Building shared knowledge: Through our Multi-Actor Laboratories, connected between local and European levels (i.e the "MAL-loop"), we’ve initiated inclusive spaces where communities, scientists, and institutions co-design rewilding strategies and visions adapted to local and European contexts.

Scaling up through modelling: We’ve begun mapping and modelling different future scenarios (rewilding, business-as-usual, do-nothing), using Earth observation tools to assess impacts on biodiversity, climate resilience, and ecosystem services at local and European scales.

Developing practical tools: We’ve identified key ecosystem services (e.g. carbon, flood protection) and are developing protocols to monitor them efficiently in the field and via remote sensing—laying the groundwork for cost-effective, evidence-based restoration.

Framing coastal rewilding: We’ve co-developed a working definition of “coastal rewilding” as the reintroduction of natural processes and governance transformations, not as a return to the past but as a way to reimagine human–nature relations in dynamic coastal systems.
REWRITE advances coastal rewilding science and practice by developing interdisciplinary, context-sensitive approaches to intertidal soft sediment (ISS) seascapes.

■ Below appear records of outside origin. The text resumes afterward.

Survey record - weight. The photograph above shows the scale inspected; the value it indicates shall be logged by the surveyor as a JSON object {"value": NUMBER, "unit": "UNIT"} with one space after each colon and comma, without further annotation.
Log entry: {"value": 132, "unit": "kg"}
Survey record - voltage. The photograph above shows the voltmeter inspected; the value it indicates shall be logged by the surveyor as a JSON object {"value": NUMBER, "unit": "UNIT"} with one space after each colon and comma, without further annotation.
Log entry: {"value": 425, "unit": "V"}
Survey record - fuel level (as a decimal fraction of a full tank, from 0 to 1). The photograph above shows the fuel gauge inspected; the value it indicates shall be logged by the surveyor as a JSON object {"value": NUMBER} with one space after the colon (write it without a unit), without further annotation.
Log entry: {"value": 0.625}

The project lays the groundwork for future restoration efforts through three key achievements:

REWRITE has completed the first European-wide gap analysis of ISS ecosystem services and functions across 10 demonstrator sites, revealing critical data gaps. Initial reconstructions of environmental trajectories and protocols for assessing carbon, biodiversity, and protection services are in development. REWRITE also introduced a working definition and typology of coastal rewilding, adapting the terrestrial paradigm to coastal realities.

Joint fieldwork and mesocosm experiments are quantifying rewilding impacts on biodiversity, carbon, coastal protection and resilience. WP3 also explores cultural heritage and perceptions of wilderness using shared tools across demonstrators. Remote sensing and modelling are being combined to project future ecosystem trajectories under various scenarios.

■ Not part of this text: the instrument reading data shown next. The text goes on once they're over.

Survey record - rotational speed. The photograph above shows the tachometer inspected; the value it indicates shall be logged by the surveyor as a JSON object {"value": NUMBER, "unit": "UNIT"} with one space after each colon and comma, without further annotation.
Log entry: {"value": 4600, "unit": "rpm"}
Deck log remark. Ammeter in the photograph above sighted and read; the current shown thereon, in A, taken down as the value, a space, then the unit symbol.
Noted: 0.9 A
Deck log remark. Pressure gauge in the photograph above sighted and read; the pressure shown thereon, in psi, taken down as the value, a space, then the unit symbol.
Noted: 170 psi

The "MAL-loop" beeween local and European stakeholders have been lauched to co-design rewilding scenarios at local and global scales. Early work integrates system thinking and social innovation, and supports cross-WP dialogue on drivers of change, values, and decision-support.

REWRITE go beyond the state of the art by:
Structuring integrated, site-specific knowledge on ISS ecosystems;
Operationalising rewilding as a dynamic, inclusive nature-based solution for coastal ecosystems;
Advancing collaborative approach for restoration for a co-benefit Nature-Human.

Key needs for future uptake:
Long-term impact monitoring (towards 2050);
Open, harmonised tools for replication and comparison;
Sustained stakeholder engagement to secure social relevance;
Policy alignment to anchor rewilding within NRR implementation;
Broader valuation frameworks to capture relational and non-monetary values.